As workers’ representatives in the past we always told Ncube and his blood-sucking managers that we were not monkeys, so we shouldn’t be paid peanuts. He always accused his senior staff of behaving like trade unionists, confirming his parasitic self-interest that gripped his soul and exorcised the ghost of his previous socialist pretences. His fat cat demons riled workers.

Although he sounded sober in the interview after his power-drunk stint at the lavish PAC ivory tower where his intolerance and political toxicity, especially against critics and Chamisa, manifested themselves, Ncube continues with his self-righteous posturing and in denial, unwittingly presenting himself as a wise owl, infallible and omniscient.

In the end, his interview turned out to be an exercise in self-justification and futility after needlessly discrediting himself through Mnangagwa’s coup project and trampling on media freedom in pursuit of self-aggrandisement as he retreated into a world of fantasy and self-delusion.

Now he wants to gaslight people.

While he waxed lyrical about the media, values of journalism and democracy, things that he was quick to turn his back on once he jumped onto the coup gravy train hoping to lodge his snout on the feeding trough and make easy money, Ncube failed a basic test as a publisher and someone who claims to be a “leader” and a “brand”.

He just couldn’t take responsibility and accept accountability for his actions that had implications for media freedom and editorial independence beyond politics.
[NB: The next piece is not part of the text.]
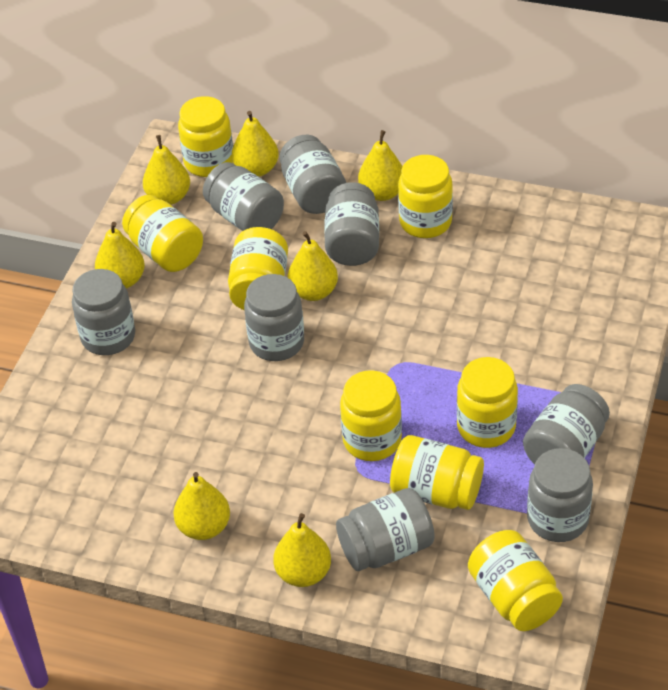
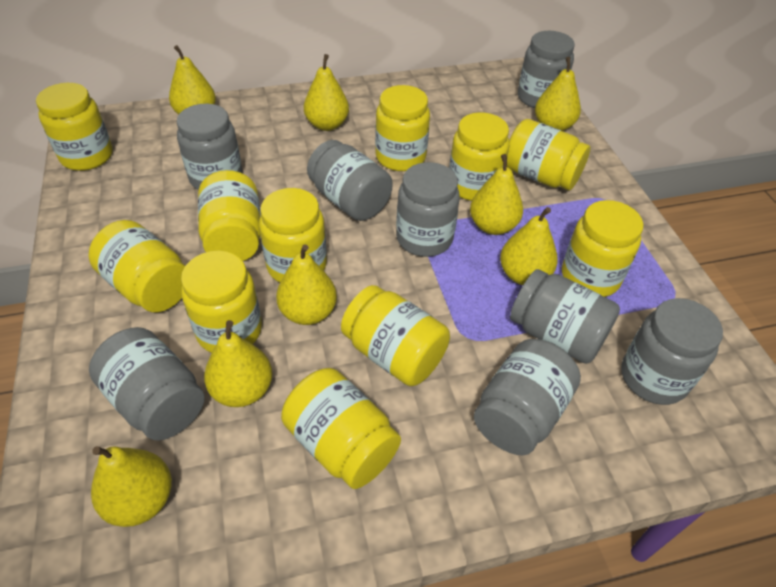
yellow jar: 8 -> 11
yellow pear: 7 -> 8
He passed the buck.

He has responsibility to the public as a publisher where a sphere of duty or obligation is assigned to him by virtue of his position, function, and work. This means a bundle of obligations associated with the media and the public interest.
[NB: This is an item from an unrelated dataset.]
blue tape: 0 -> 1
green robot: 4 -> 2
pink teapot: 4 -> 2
Ncube has also failed to accept accountability. He thinks he owes no one an explanation, yet he is a publisher and claims to be a leader in his own right. The reality is he should be ready and prepared to give an explanation to relevant stakeholders for his judgments, intentions, actions and omissions when appropriately called upon to do so.

He mustn’t indulge in stonewalling – being evasive – obfuscation and sophistry as he did in the interview, as well as in his recent article and at the Drakensberg conference.

In addition, Ncube needs to understand that teleological (consequential) considerations tend to demand a level of accountability commensurate with the level of responsibility that he has.

Responsibility and accountability are closely related, admittedly importantly linked, hence often conflated, though not identical by definition or moral implication.

In all this, the bigger issue is how his actions impacted on and damaged media freedom and editorial independence. That is over and above perpetuating authoritarian repression, economic failure and suffering among the people.

Ncube must stop lying and denying that he was interfering in editorial matters after joining the regime because the problem was worse than that. He meddled and tried in vain to cajole, coerce and intimidate editors on behalf of Mnangagwa, sometimes publicly. This is a fact and the truth.

To their credit, all editors who understood the importance of editorial independence to quality journalism and the public interest rejected that, including those considered coup enablers. That is what saved AMH’s editorial independence which remains intact after his Damascene moment.

The idea in this response to his remarks is not to attack Ncube – who is a good person and well-meaning – but to ensure he takes responsibility and hold him to account for his various actions in an honest, transparent, humble and open-minded way. That is why the debate must stay away from petty personal grievances and focus on bigger issues affecting not just the media, but the people.